Returns the dataloader for the validation set.

Network#

intrepppid.intrepppid_network(steps_per_epoch: int, vocab_size: int = 250, embedding_size: int = 64, rnn_num_layers: int = 2, rnn_dropout_rate: float = 0.3, variational_dropout: bool = False, bi_reduce: str = 'last', embedding_droprate: float = 0.3, num_epochs: int = 100, do_rate: float = 0.3, beta_classifier: int = 2, lr: float = 0.01, use_projection: bool = False, optimizer_type: str = 'ranger21_xx')#

This builds a PyTorch nn.Module which represents the INTREPPPID network as defined in the manuscript.

It assembles a TripletE2ENet with an AWD-LSTM encoder and an MLP classifier.

Parameters:
  • steps_per_epoch – Number of mini-batch steps iterated over each epoch.
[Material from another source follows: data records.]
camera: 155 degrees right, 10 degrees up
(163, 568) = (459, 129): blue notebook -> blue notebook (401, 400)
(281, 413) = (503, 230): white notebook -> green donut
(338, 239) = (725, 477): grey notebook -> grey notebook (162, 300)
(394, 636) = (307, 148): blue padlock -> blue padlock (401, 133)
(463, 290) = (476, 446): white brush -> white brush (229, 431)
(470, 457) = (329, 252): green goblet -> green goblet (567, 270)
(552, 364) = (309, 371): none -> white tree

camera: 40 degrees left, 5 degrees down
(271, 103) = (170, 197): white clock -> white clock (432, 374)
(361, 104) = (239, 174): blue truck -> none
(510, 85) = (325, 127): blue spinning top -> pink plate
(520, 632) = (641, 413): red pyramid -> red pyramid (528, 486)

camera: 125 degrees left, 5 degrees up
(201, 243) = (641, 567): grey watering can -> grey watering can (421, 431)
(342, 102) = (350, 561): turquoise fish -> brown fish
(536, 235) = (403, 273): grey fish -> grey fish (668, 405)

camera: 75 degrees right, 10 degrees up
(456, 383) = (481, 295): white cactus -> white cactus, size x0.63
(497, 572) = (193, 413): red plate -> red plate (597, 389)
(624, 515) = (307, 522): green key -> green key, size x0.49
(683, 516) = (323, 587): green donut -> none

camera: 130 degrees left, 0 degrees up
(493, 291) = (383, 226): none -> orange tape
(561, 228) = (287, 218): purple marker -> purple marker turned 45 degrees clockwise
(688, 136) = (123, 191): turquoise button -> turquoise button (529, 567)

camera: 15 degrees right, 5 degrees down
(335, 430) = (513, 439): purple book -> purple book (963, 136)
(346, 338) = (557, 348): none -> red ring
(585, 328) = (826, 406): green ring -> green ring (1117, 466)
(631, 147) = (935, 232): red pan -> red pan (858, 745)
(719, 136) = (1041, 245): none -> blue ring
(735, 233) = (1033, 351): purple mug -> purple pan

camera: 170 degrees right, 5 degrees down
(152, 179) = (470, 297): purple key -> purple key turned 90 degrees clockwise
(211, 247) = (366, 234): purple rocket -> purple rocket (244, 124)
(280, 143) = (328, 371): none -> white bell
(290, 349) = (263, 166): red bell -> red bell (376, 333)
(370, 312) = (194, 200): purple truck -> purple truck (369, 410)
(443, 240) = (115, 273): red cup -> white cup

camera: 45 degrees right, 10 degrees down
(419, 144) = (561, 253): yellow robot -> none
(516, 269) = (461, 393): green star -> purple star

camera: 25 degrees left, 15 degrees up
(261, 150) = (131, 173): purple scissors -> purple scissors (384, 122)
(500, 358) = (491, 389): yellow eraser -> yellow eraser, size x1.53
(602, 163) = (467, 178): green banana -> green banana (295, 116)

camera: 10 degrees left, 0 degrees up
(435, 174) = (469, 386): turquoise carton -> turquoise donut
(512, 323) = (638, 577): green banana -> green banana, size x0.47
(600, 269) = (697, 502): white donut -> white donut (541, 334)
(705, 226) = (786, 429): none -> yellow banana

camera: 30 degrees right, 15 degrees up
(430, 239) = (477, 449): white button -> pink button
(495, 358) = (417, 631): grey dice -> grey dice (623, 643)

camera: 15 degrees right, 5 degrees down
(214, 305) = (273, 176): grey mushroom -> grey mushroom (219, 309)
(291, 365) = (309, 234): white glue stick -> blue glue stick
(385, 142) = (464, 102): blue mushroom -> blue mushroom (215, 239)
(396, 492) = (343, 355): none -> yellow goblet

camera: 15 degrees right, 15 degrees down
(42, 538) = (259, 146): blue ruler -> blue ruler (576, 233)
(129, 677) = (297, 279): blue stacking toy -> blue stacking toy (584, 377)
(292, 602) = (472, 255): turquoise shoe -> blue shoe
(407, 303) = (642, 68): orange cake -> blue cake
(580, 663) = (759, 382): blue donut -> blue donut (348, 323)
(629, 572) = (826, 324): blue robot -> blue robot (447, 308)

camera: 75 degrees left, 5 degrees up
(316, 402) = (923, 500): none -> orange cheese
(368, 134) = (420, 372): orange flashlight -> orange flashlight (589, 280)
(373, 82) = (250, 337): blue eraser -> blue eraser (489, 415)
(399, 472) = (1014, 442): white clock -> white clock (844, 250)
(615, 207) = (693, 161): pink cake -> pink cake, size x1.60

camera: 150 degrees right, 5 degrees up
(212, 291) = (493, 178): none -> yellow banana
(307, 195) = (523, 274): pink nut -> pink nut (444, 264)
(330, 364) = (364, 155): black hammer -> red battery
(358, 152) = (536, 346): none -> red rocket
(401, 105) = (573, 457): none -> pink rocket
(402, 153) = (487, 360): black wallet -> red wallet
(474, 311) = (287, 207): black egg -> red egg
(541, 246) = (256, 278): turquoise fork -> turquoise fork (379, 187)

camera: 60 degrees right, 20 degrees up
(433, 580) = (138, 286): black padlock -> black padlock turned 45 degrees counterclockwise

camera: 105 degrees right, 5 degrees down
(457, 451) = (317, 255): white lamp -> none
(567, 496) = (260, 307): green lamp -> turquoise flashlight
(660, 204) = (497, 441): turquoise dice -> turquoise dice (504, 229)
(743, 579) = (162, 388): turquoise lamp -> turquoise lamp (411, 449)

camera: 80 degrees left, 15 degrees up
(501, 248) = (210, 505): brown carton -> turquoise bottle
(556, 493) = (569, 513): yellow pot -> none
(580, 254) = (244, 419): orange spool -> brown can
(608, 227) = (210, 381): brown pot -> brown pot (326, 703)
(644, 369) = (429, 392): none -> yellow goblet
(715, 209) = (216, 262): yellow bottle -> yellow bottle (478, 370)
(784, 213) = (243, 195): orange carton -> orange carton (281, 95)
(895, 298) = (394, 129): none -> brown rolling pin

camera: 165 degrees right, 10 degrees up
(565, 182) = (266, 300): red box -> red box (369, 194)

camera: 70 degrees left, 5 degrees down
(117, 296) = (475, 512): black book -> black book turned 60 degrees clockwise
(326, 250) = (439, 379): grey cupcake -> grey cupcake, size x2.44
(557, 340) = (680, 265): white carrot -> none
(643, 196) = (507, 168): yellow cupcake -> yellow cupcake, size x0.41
Only really maters for training.

  • vocab_size – The number of tokens in the SentencePiece vocabulary. Defaults to 250.

  • embedding_size – The size of embeddings. Defaults to 64.

  • rnn_num_layers – The number of layers in the AWD-LSTM encoder to use. Defaults to 2.

  • rnn_dropout_rate – The dropconnect rate for the AWD-LSTM encoder. Defaults to 0.3.

  • variational_dropout – Whether to use variational dropout, as described in the AWD-LSTM manuscript. Defaults to False.

  • bi_reduce – Method to reduce the two LSTM embeddings for both directions. Must be one of “concat”, “max”, “mean”, “last”. Defaults to “last”.

  • embedding_droprate – The amount of Embedding Dropout to use (a la AWD-LSTM). Defaults to 0.3.

  • num_epochs – Number of epochs to train the model for.

  • do_rate – The amount of dropout to use in the MLP Classifier. Defaults to 0.3.

  • beta_classifier – Adjusts the amount of weight to give the PPI Classification loss, relative to the Orthologue Locality loss. The loss becomes (1/beta_classifier)*classifier loss + [1-(1/beta_classifier)]*orthologue_loss. Defaults to 1 (equal contribution of both losses).

  • lr – Learning rate to use. Defaults to 1e-2.

  • use_projection – Whether to use a projection network after the encoder. Defaults to False.

  • optimizer_type – The optimizer to use while training. Must be one of “ranger21”, “ranger21_xx”, “adamw”, “adamw_1cycle”, or “adamw_cosine”. Defaults to “ranger21”.